--- EXERCISE OBJECTIVE ---
Please copy out the lines in the entries that contain "Pleimesstraße".

+++

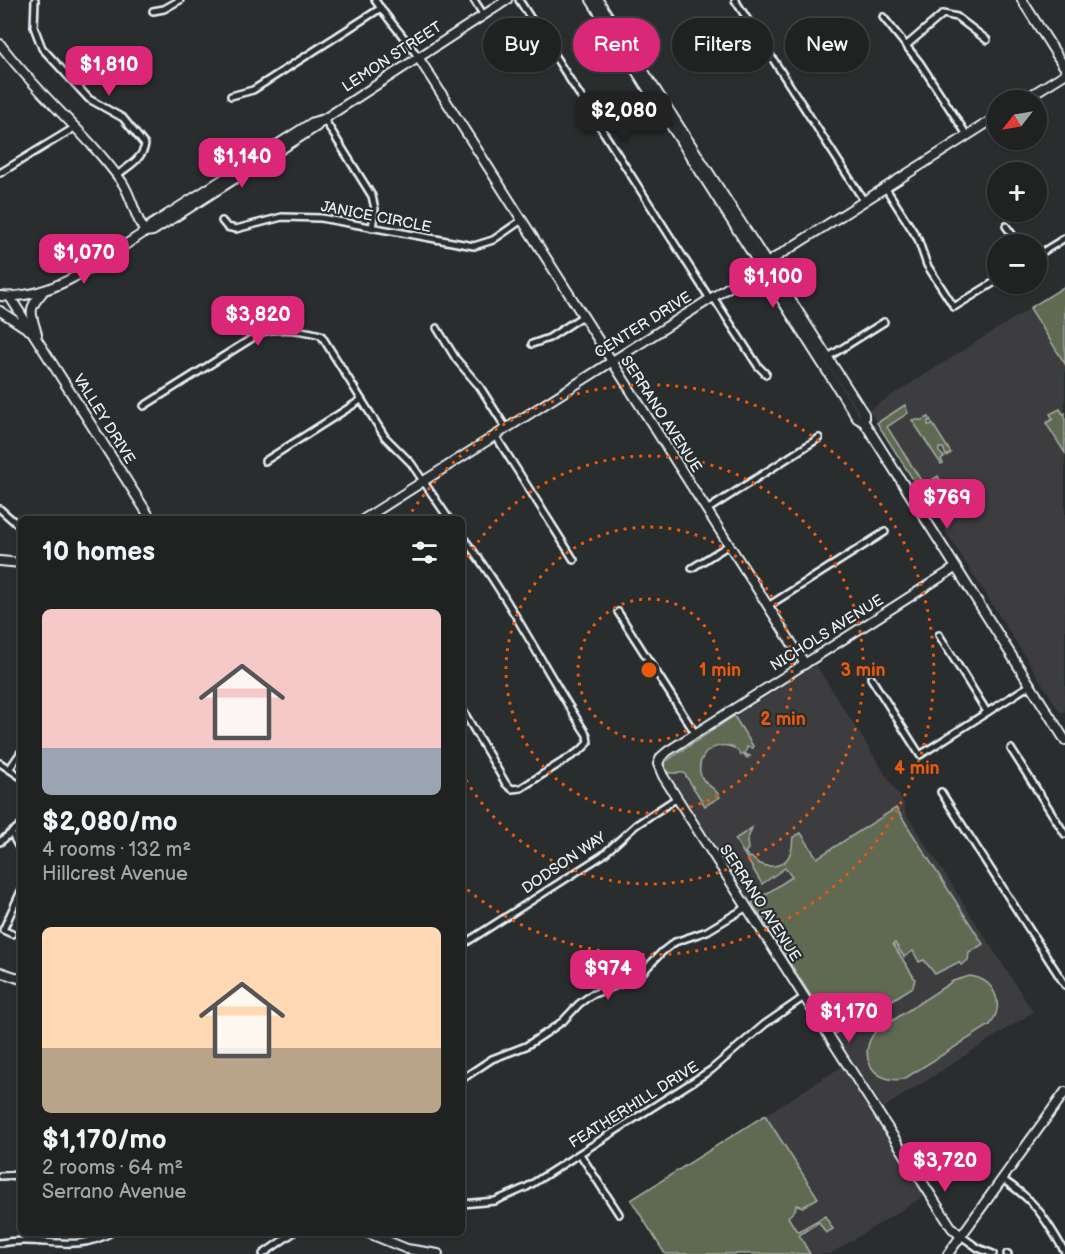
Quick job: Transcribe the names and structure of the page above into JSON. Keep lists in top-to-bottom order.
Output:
{
  "streets": {
    "street": [
      "LEMON STREET",
      "JANICE CIRCLE",
      "CENTER DRIVE",
      "SERRANO AVENUE",
      "VALLEY DRIVE",
      "NICHOLS AVENUE",
      "DODSON WAY",
      "FEATHERHILL DRIVE"
    ]
  },
  "crossings": [
    ["LEMON STREET", "SERRANO AVENUE"],
    ["LEMON STREET", "VALLEY DRIVE"],
    ["JANICE CIRCLE", "SERRANO AVENUE"],
    ["CENTER DRIVE", "SERRANO AVENUE"],
    ["SERRANO AVENUE", "NICHOLS AVENUE"],
    ["SERRANO AVENUE", "DODSON WAY"],
    ["SERRANO AVENUE", "FEATHERHILL DRIVE"]
  ],
  "north": "bottom left",
  "page": {
    "chip": [
      "Buy",
      "Rent",
      "Filters",
      "New"
    ],
    "price": [
      "$1,810",
      "$2,080",
      "$1,140",
      "$1,070",
      "$1,100",
      "$3,820",
      "$769",
      "$974",
      "$1,170",
      "$3,720"
    ],
    "map_buttons": ["+", "−"],
    "heading": "10 homes",
    "list": [
      {
        "name": "$2,080/mo",
        "note": "4 rooms · 132 m² · Hillcrest Avenue"
      },
      {
        "name": "$1,170/mo",
        "note": "2 rooms · 64 m² · Serrano Avenue"
      }
    ]
  },
  "rings": [
    "1 min",
    "3 min",
    "2 min",
    "4 min"
  ]
}
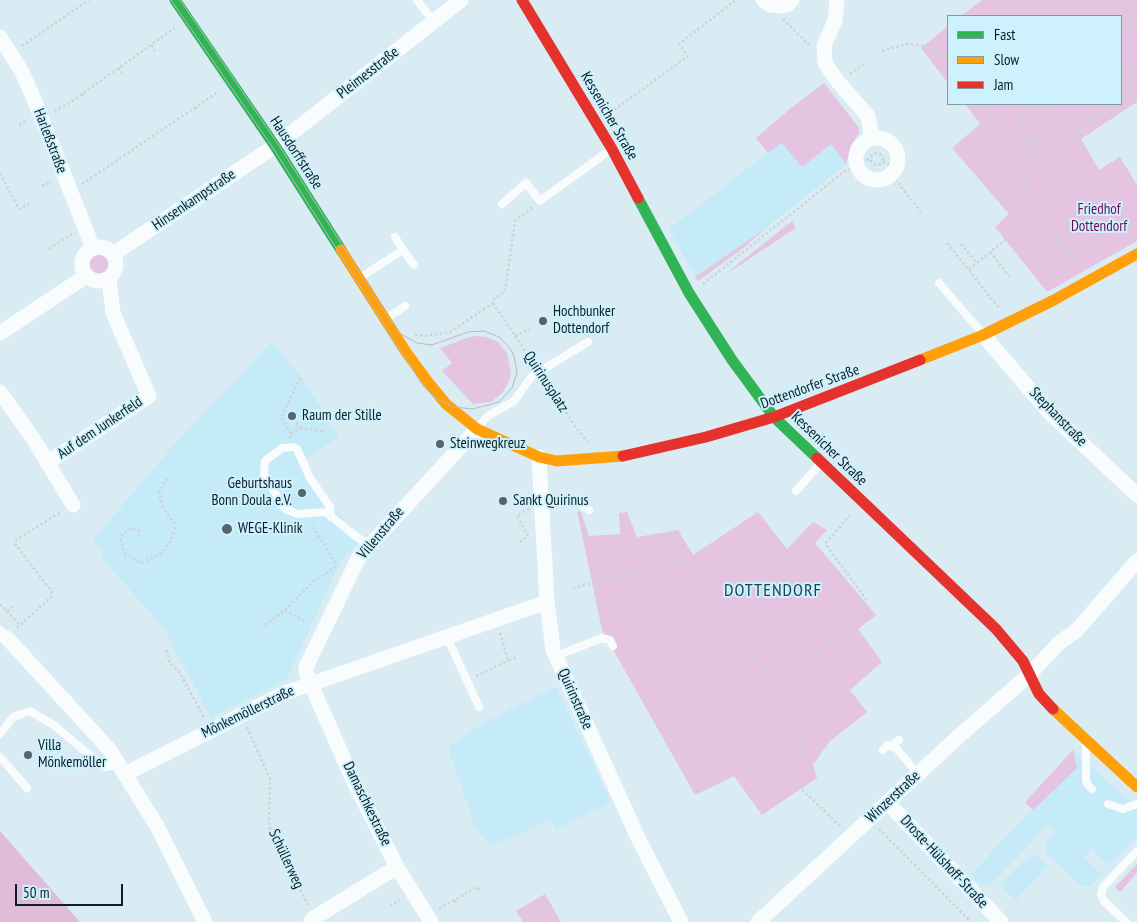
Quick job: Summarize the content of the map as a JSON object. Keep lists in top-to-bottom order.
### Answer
{
  "streets": {
    "main road": ["Kessenicher Straße", "Hausdorffstraße", "Dottendorfer Straße"],
    "street": [
      "Pleimesstraße",
      "Harleßstraße",
      "Hinsenkampstraße",
      "Stephanstraße",
      "Auf dem Junkerfeld",
      "Villenstraße",
      "Quirinstraße",
      "Mönkemöllerstraße",
      "Winzerstraße",
      "Damaschkestraße",
      "Droste-Hülshoff-Straße"
    ],
    "path": ["Quirinusplatz", "Schüllerweg"]
  },
  "crossings": [
    ["Pleimesstraße", "Hausdorffstraße"],
    ["Pleimesstraße", "Hinsenkampstraße"],
    ["Kessenicher Straße", "Dottendorfer Straße"],
    ["Kessenicher Straße", "Winzerstraße"],
    ["Harleßstraße", "Hinsenkampstraße"],
    ["Harleßstraße", "Auf dem Junkerfeld"],
    ["Hausdorffstraße", "Hinsenkampstraße"],
    ["Hausdorffstraße", "Dottendorfer Straße"],
    ["Hausdorffstraße", "Villenstraße"],
    ["Hinsenkampstraße", "Auf dem Junkerfeld"],
    ["Quirinusplatz", "Dottendorfer Straße"],
    ["Dottendorfer Straße", "Stephanstraße"],
    ["Dottendorfer Straße", "Villenstraße"],
    ["Dottendorfer Straße", "Quirinstraße"],
    ["Villenstraße", "Mönkemöllerstraße"],
    ["Villenstraße", "Damaschkestraße"],
    ["Quirinstraße", "Mönkemöllerstraße"],
    ["Mönkemöllerstraße", "Damaschkestraße"],
    ["Mönkemöllerstraße", "Schüllerweg"],
    ["Winzerstraße", "Droste-Hülshoff-Straße"]
  ],
  "districts": ["DOTTENDORF"],
  "parks": ["Friedhof Dottendorf"],
  "places": [
    "Hochbunker Dottendorf",
    "Raum der Stille",
    "Steinwegkreuz",
    "Geburtshaus Bonn Doula e.V.",
    "Sankt Quirinus",
    "WEGE-Klinik",
    "Villa Mönkemöller"
  ],
  "legend": ["Fast", "Slow", "Jam"],
  "scale_bar": "50 m"
}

+++

--- OUTPUT FOR THIS TASK ---
      "Pleimesstraße",
    ["Pleimesstraße", "Hausdorffstraße"],
    ["Pleimesstraße", "Hinsenkampstraße"],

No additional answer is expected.